When Mark Hurd, the recently fired Hewlett-Packard CEO, went to work for Oracle, HP sued him, arguing he would use his knowledge of the company’s business strategy against it. The dispute was resolved when Hurd agreed to waive his right to some severance stock units. Canadian CEOs are sympathetic with HP, and they believe that companies need to protect their secrets by asking certain employees to sign legal agreements that limit their ability to work for competitors.

In a recent Compas Inc. poll of business leaders, respondents agreed that non-compete clauses (in which an employee agrees not to take a similar job with a competitor) are necessary to protect secrets from being divulged. Despite the fact that the clauses can be difficult to enforce and can get in the way of employees finding new jobs, most felt that companies needed to protect themselves from having key employees jump to competitors. “These people are paid by the company, and it’s the company’s right to ensure secrecy from competitors,” said one CEO.
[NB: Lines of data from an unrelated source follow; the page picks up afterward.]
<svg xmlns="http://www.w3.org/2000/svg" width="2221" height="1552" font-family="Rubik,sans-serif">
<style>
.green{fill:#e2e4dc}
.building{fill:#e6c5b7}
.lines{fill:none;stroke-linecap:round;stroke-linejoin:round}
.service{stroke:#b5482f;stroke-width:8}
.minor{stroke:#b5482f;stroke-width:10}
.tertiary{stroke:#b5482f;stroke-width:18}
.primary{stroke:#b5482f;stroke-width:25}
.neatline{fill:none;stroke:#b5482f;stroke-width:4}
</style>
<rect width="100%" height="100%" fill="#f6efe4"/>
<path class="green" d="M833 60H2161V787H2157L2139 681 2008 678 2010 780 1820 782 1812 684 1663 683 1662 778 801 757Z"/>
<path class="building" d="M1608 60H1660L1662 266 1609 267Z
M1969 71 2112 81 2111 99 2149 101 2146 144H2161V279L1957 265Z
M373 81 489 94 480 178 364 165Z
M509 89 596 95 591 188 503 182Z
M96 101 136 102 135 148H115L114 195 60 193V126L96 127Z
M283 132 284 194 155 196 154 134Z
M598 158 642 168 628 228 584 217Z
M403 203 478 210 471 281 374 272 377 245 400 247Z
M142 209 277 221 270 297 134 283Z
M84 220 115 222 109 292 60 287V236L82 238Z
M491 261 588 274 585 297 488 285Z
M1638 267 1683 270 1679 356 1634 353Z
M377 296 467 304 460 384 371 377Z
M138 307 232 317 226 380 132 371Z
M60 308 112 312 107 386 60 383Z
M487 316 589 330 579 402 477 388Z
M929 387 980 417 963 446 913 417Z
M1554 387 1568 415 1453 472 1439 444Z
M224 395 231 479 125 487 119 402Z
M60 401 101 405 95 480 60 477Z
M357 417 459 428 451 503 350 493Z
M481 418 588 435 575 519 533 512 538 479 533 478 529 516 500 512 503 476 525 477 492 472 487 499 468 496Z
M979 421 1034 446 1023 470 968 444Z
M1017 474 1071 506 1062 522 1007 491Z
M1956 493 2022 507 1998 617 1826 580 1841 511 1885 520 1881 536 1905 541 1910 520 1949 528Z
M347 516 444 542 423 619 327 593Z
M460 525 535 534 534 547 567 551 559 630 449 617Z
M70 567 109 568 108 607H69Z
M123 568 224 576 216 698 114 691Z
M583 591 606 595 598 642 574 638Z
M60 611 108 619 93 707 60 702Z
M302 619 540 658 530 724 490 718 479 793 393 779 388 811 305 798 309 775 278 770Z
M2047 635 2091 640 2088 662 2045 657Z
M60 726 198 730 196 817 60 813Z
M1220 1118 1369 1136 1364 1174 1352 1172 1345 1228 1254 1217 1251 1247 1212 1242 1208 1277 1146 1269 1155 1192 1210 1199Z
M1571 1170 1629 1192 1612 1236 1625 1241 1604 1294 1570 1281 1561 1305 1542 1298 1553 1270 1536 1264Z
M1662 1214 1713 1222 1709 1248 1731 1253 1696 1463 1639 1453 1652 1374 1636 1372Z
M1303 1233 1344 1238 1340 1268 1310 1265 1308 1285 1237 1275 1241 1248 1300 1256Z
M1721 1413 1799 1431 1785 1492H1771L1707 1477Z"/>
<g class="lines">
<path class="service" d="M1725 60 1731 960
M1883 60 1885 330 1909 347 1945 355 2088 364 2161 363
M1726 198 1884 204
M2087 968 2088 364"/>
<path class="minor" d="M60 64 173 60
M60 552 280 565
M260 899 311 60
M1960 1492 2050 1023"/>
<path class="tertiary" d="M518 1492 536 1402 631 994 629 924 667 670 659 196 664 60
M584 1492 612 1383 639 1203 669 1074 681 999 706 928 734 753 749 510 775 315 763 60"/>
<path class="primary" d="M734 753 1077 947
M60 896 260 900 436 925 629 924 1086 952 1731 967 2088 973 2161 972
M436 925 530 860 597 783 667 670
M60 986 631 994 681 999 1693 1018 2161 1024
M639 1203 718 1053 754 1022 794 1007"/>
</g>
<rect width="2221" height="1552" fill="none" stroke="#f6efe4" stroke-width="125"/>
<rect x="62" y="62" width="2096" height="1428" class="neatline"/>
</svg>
When executives were asked about the circumstances under which an organization should ask an employee to sign a non-compete, 93% said that staff with direct access to technical or trade secrets should be subject to an agreement. In regards to senior-level executives, 69% agreed that they should sign non-compete agreements. However, executives believe companies should pay for the privilege — 63% said employers should offer extra compensation for agreeing not to work for a competitor.

According to the CEOs, non-competes are common — 70% said their companies and those they were familiar with used non-competes or similar agreements. “If an employee has trade or corporate secrets, he should be required to sign a non-competition clause, period,” said one CEO. “It is no different from an inventor creating an item that is owned by his company.” Of that 70%, 37% said those companies asked all significant employees to sign a non-compete contract. Another 18% of CEOs said just some of the significant employees were asked to sign, while 15% said it was only the senior staff who were required to sign.